Read how Copperlane raised a $4.1M seed led by TQ Ventures to automate mortgage origination with an AI-powered platform that helps lenders process applications, verify documents, and streamline loan approvals through its AI assistant, Penny.
FAQ
- What funding did The Indus Valley raise? The Indus Valley raised $17 million in a Series B round announced on June 30, 2026. Gaja Capital led the round, and existing investors DSG Consumer Partners and Rukam Capital also participated; the company said the capital will go into product innovation, omnichannel distribution, and stronger brand presence.

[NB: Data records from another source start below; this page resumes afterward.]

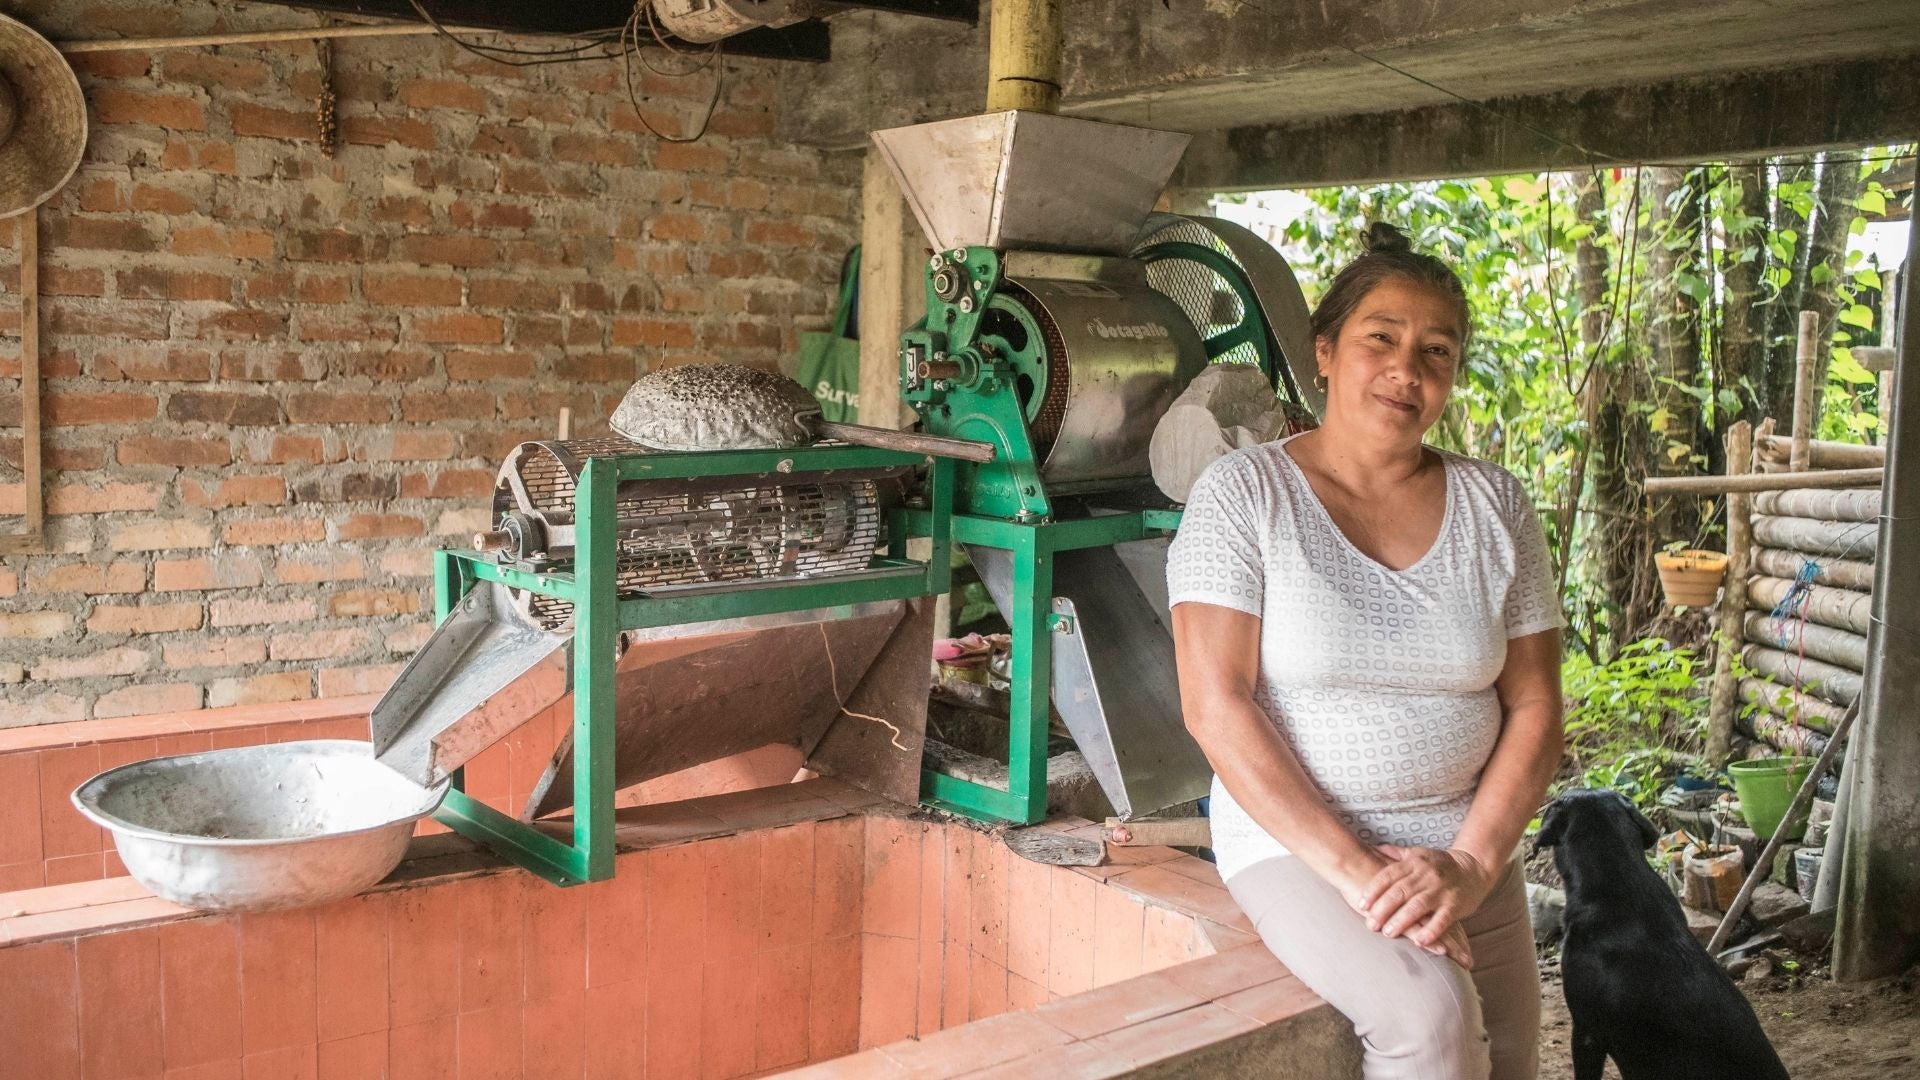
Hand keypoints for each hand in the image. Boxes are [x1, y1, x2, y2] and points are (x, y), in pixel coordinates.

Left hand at [1358, 846, 1496, 954]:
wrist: (1474, 867)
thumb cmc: (1440, 864)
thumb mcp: (1417, 854)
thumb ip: (1394, 854)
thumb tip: (1371, 848)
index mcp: (1414, 863)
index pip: (1389, 875)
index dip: (1373, 890)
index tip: (1361, 904)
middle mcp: (1426, 875)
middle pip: (1400, 892)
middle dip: (1382, 909)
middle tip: (1370, 925)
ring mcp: (1441, 890)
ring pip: (1418, 906)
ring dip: (1401, 921)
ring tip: (1388, 933)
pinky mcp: (1455, 905)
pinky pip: (1442, 919)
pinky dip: (1430, 931)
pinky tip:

- What does The Indus Valley sell? It sells toxin-free, non-coated cookware and kitchenware across cast iron, iron, stainless steel, triply cookware, and pressure cookers. The catalog spans everyday Indian cooking formats like tawa, kadai, fry pans, saucepans, biryani pots, appam pans, and pressure cookers, with products sold online, through quick commerce, and in offline stores.
- Who founded The Indus Valley? The company was founded in 2016 by Jagadeesh Kumar and Madhumitha Uday Kumar. Before starting the business, Madhumitha worked at Deloitte US-India, while Jagadeesh held roles at Healthkart and Linde India, giving the founding team a mix of consulting, sales, and consumer-brand operating experience.
- Is The Indus Valley part of the cookware market or the smart kitchen market? It sits squarely in the cookware market, not the AI appliance category. That still puts it inside a large and growing market: India’s kitchenware market was valued at $5.23 billion in 2024 and is projected to reach $10.89 billion by 2033, which is why both healthy cookware brands and smart kitchen players are attracting capital right now.